§ **Data shown**:

— Start —

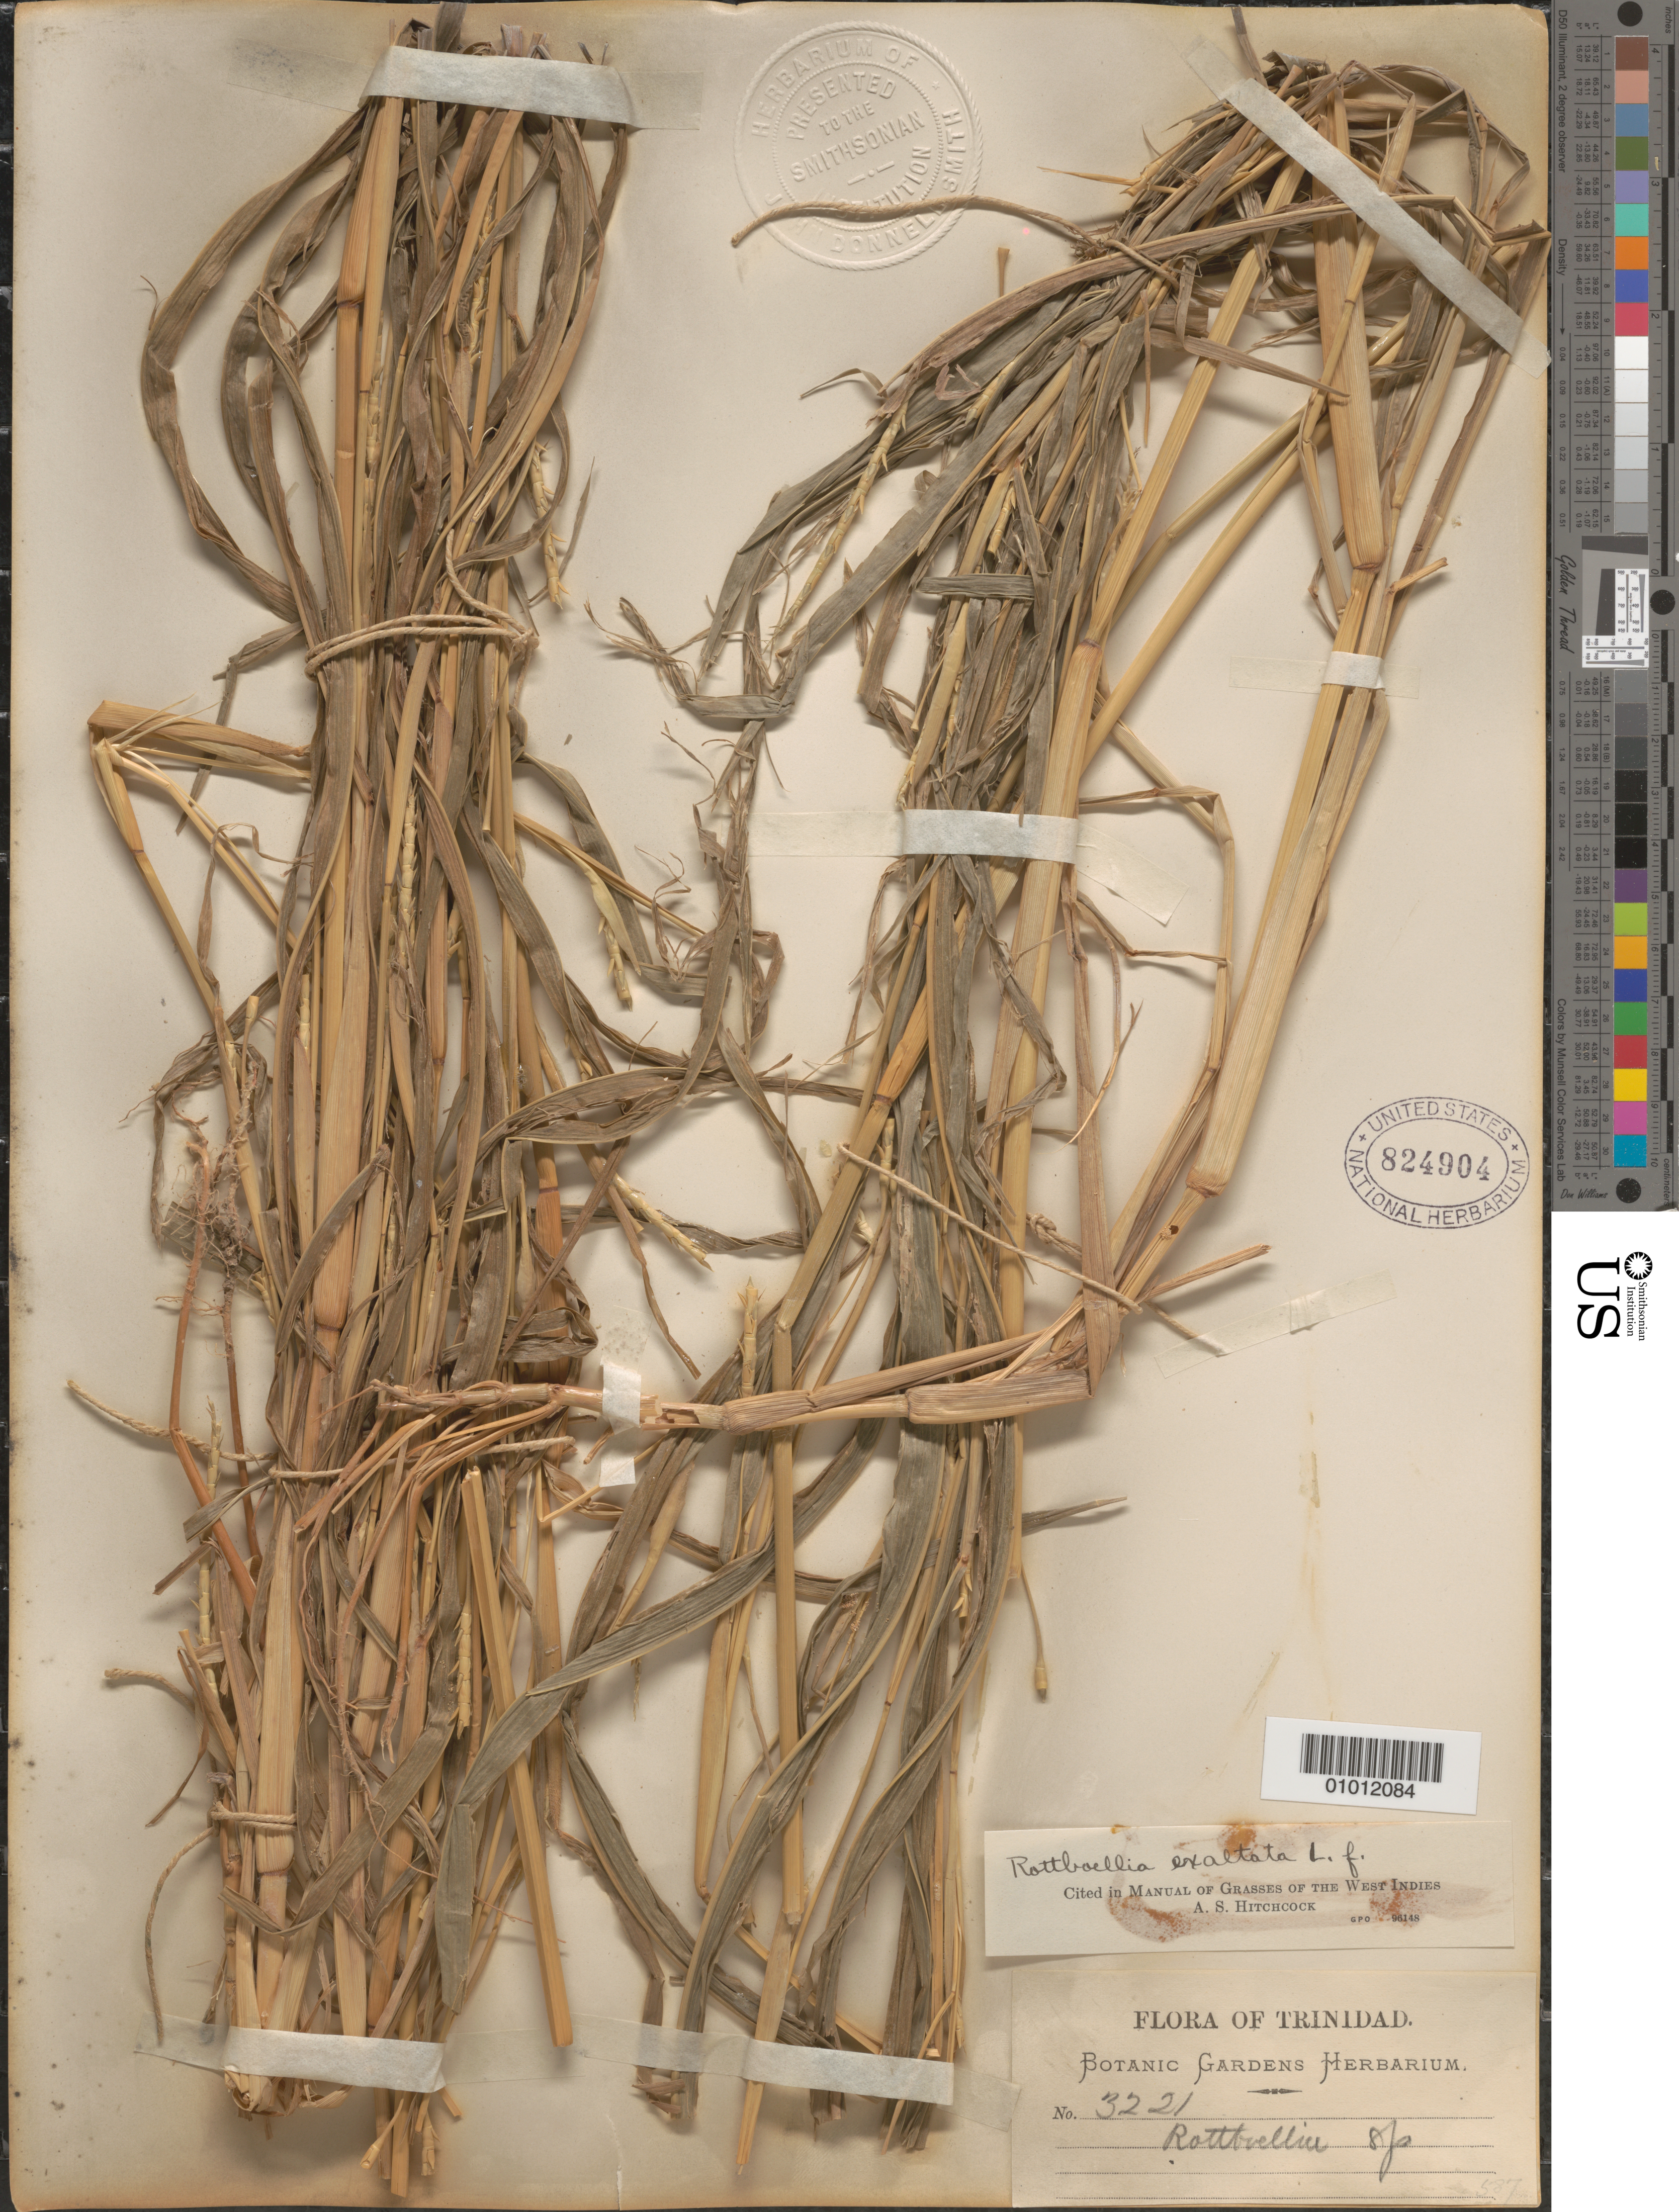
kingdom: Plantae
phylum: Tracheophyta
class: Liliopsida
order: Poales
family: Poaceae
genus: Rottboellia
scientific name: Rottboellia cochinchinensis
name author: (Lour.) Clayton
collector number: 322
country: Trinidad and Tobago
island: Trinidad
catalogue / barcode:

— End —

§ **Task goal**: Put the lines above into a JSON list of strings, one string per line, skipping blank lines and leaving out the pictures.

§ **Solution to this problem**:
[
  "kingdom: Plantae",
  "phylum: Tracheophyta",
  "class: Liliopsida",
  "order: Poales",
  "family: Poaceae",
  "genus: Rottboellia",
  "scientific name: Rottboellia cochinchinensis",
  "name author: (Lour.) Clayton",
  "collector number: 322",
  "country: Trinidad and Tobago",
  "island: Trinidad",
  "catalogue / barcode:"
]